Output quality drops. Happens when memory files become cluttered or contradictory. Fix: regular memory maintenance. During heartbeat, agents review daily logs, distill key insights into MEMORY.md, and archive or delete old daily files.

Coordination conflicts. Two agents try to update the same file simultaneously. Fix: design file flow as “one writer, multiple readers.” Dwight writes DAILY-INTEL.md; others read it. No one writes to it except Dwight.

The biggest lesson for reliability: start simple. One agent, one task, one schedule. Make it stable for a week, then add a second. Those who deploy six agents on day one and wonder why it breaks are making the same mistake as deploying a distributed system without monitoring.

Actual costs

Hardware: Mac Mini M4 starts at $499, but any always-on computer works—old laptops, $5/month VPS, whatever you have.

AI model costs: I use multiple models across the team. Most tasks use Claude Opus and Sonnet; some workflows use Gemini. I’m also testing local models via Ollama to cut costs further.

Breakdown:

Claude (Max plan): $200/month

Gemini API: $50–$70/month

TinyFish (web agent): ~$50/month

Eleven Labs (voice): ~$50/month

Telegram: free

OpenClaw: open source, free

Total: under $400/month for a team that never sleeps.

What has truly changed

Dwight saves me 2–3 hours of research every morning. Instead of manually checking X, Hacker News, GitHub trending, and AI blogs, I wake up to a prioritized summary with sources and action items.

Kelly, Pam, and Rachel save me 1–2 hours on content drafting. Ross handles engineering tasks I’d otherwise do at night.

Total: about 4–5 hours saved daily.

But the real value isn’t in any single day—it’s in weeks and months of continuous operation.
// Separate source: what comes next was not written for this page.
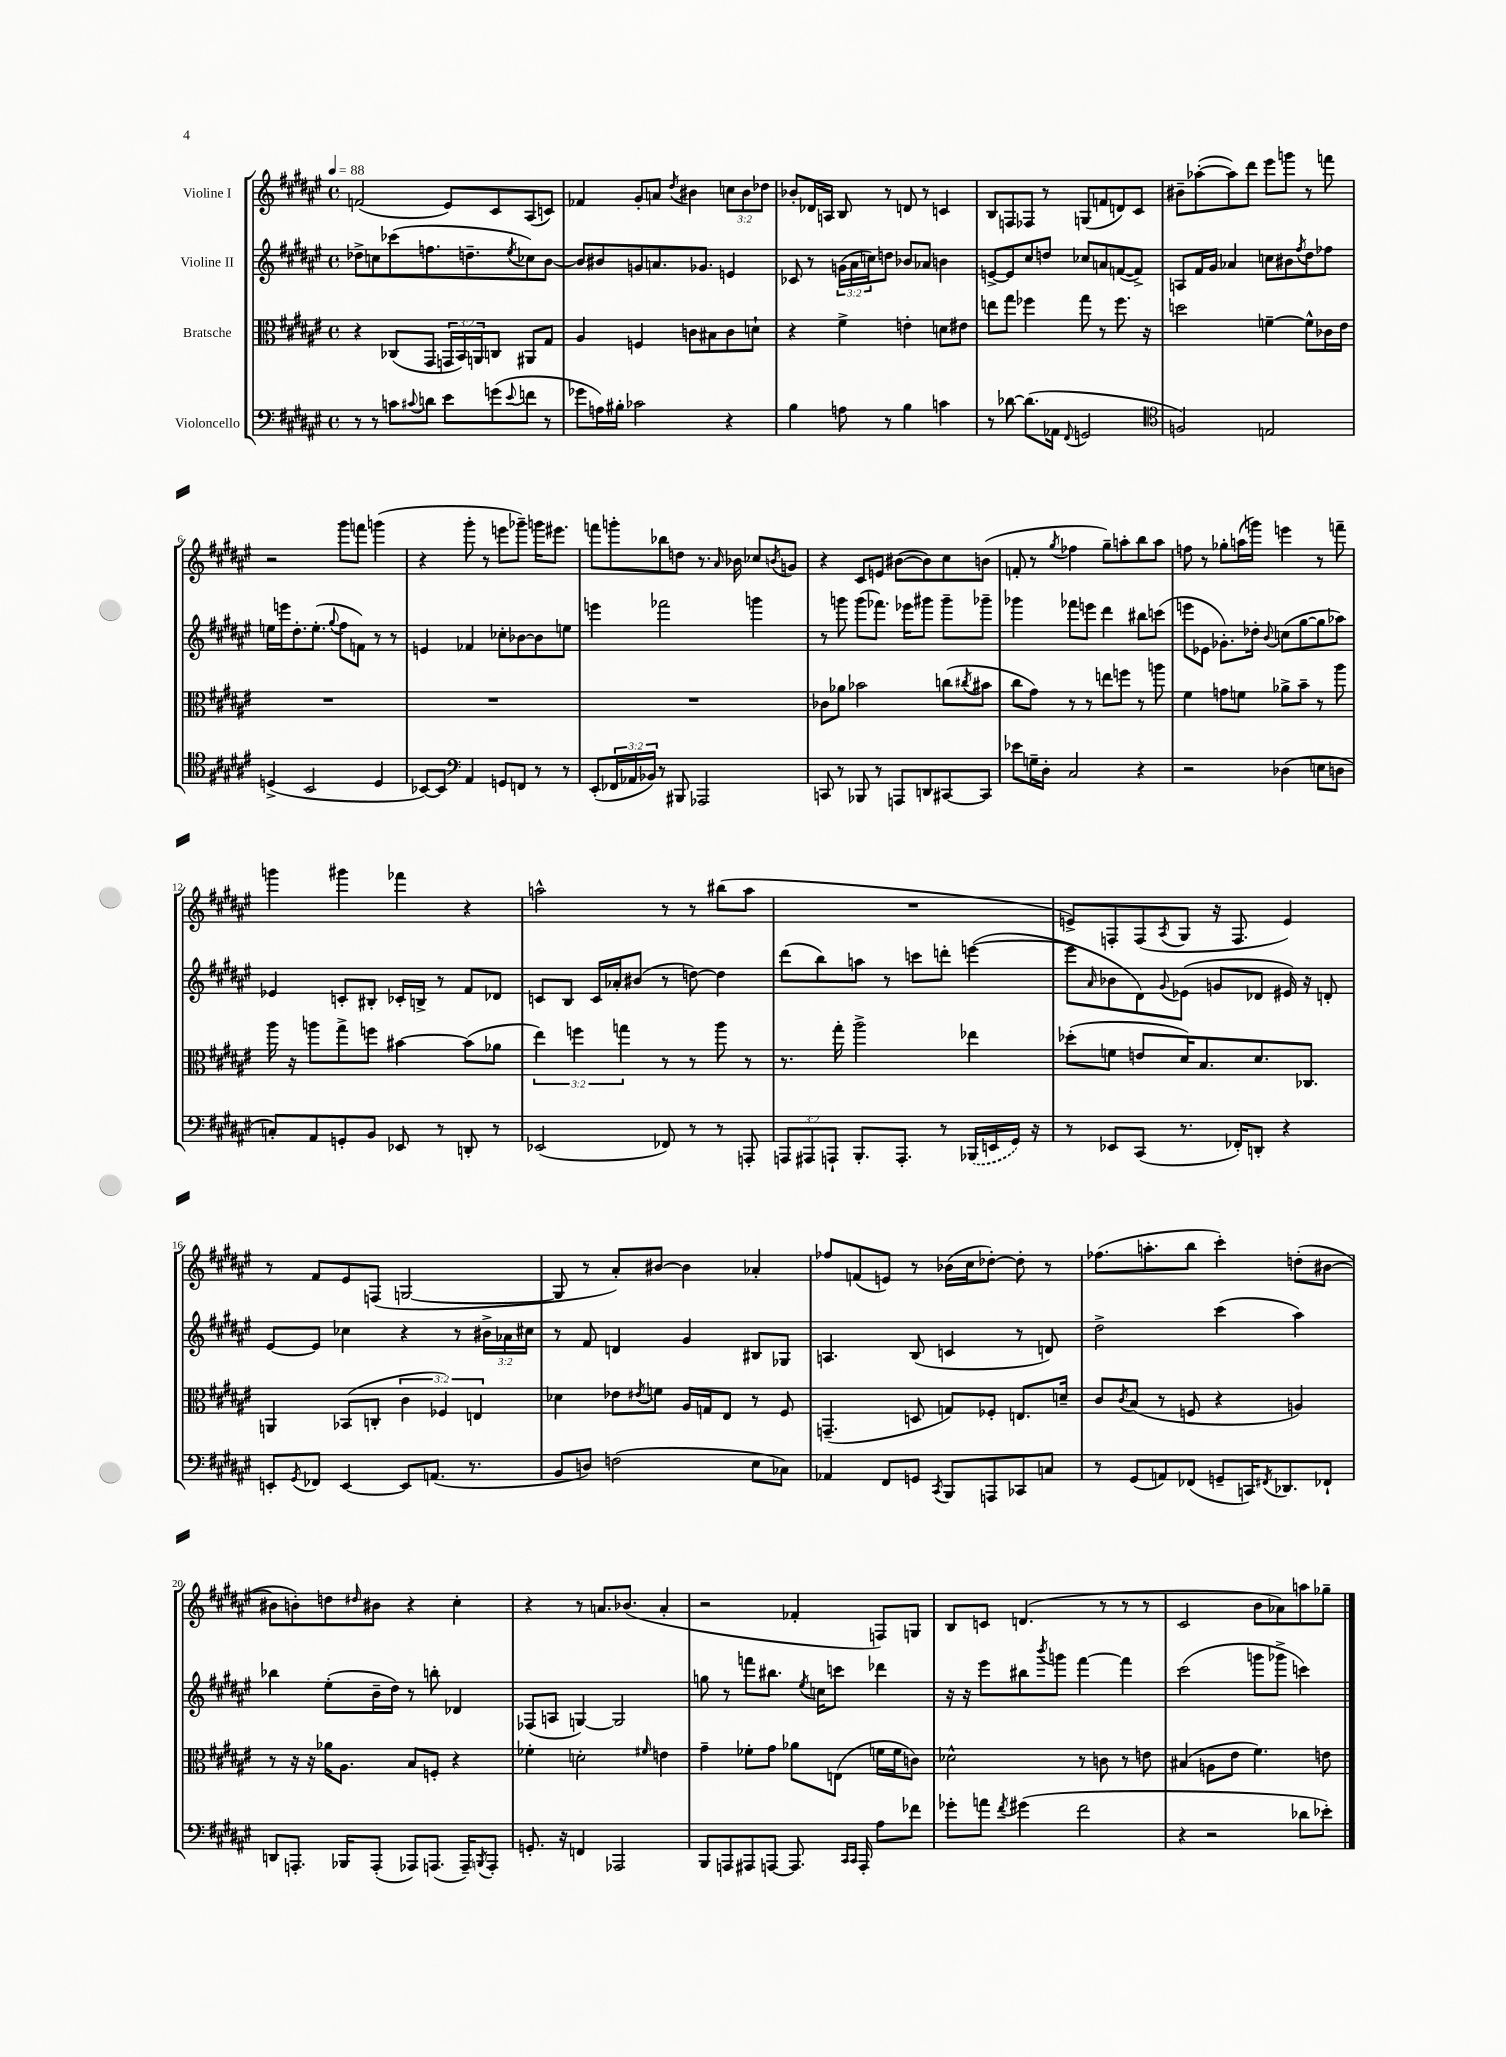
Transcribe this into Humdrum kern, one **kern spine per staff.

An agent that researches daily for 30 days accumulates a trackable set of signals, trends, and patterns—something no single session can produce. My posting frequency on X has increased, quality improved, and posting times stabilized. The Awesome LLM Apps repo keeps growing, and the newsletter has a reliable research pipeline.

These agents can’t do original thinking, strategic shifts, or creative breakthroughs. They handle repetitive, structured work that I used to spend hours on, freeing me to focus on tasks that truly require human intelligence.

Getting started

Don’t try to build six agents on day one.

Week 1: One agent, one task. Install OpenClaw, write your first SOUL.md through interaction, pick your most repetitive daily task (research or content drafting for most), set up Telegram, create a cron schedule, and observe it run for a week. Fix issues as they arise.

Week 2: Add memory. Keep refining. Your agent’s initial output will be mediocre—that’s normal. Give feedback, watch the memory grow, and adjust SOUL.md accordingly. By the end of week two, your agent should produce genuinely useful results.

Week 3: Add a second agent. You’ll realize you need a content agent to complement your research agent. Set up shared file workflows: first agent writes, second reads. Coordination is via the filesystem.

Week 4 and beyond: Build sequentially. Add new agents when you feel the pull, not just because you think you should. Each should address a real need—not demos or proofs of concept, but actual gaps in your workflow.

Treat it like hiring. You wouldn’t hire six employees on day one. Hire one, get it running efficiently, then add more as workload demands.

Mindset shift

After your agents run stably for a month, something changes. You no longer see AI as a tool you open when needed, but as a team that’s always working.

I start mornings greeting Monica with a “Good morning,” and before I turn off my phone, I say “Good night” to the team. It sounds silly, but after a month of daily interactions, feedback, and seeing their progress, the line between agent and human begins to blur.

Models are just the baseline—everyone can use Claude, GPT, Gemini. The “system”—built around SOUL.md, memory, scheduling, coordination, and weekly feedback—is yours. No one else has your exact agents, your memory files, or your refined personalities.

And that system compounds daily.

Dwight’s scans enrich his memory; Kelly’s feedback sharpens her drafts; Ross’s bug fixes deepen his understanding of your codebase.

This is the real moat—not the models, but the learning system.

Start today. One agent, one task, one schedule.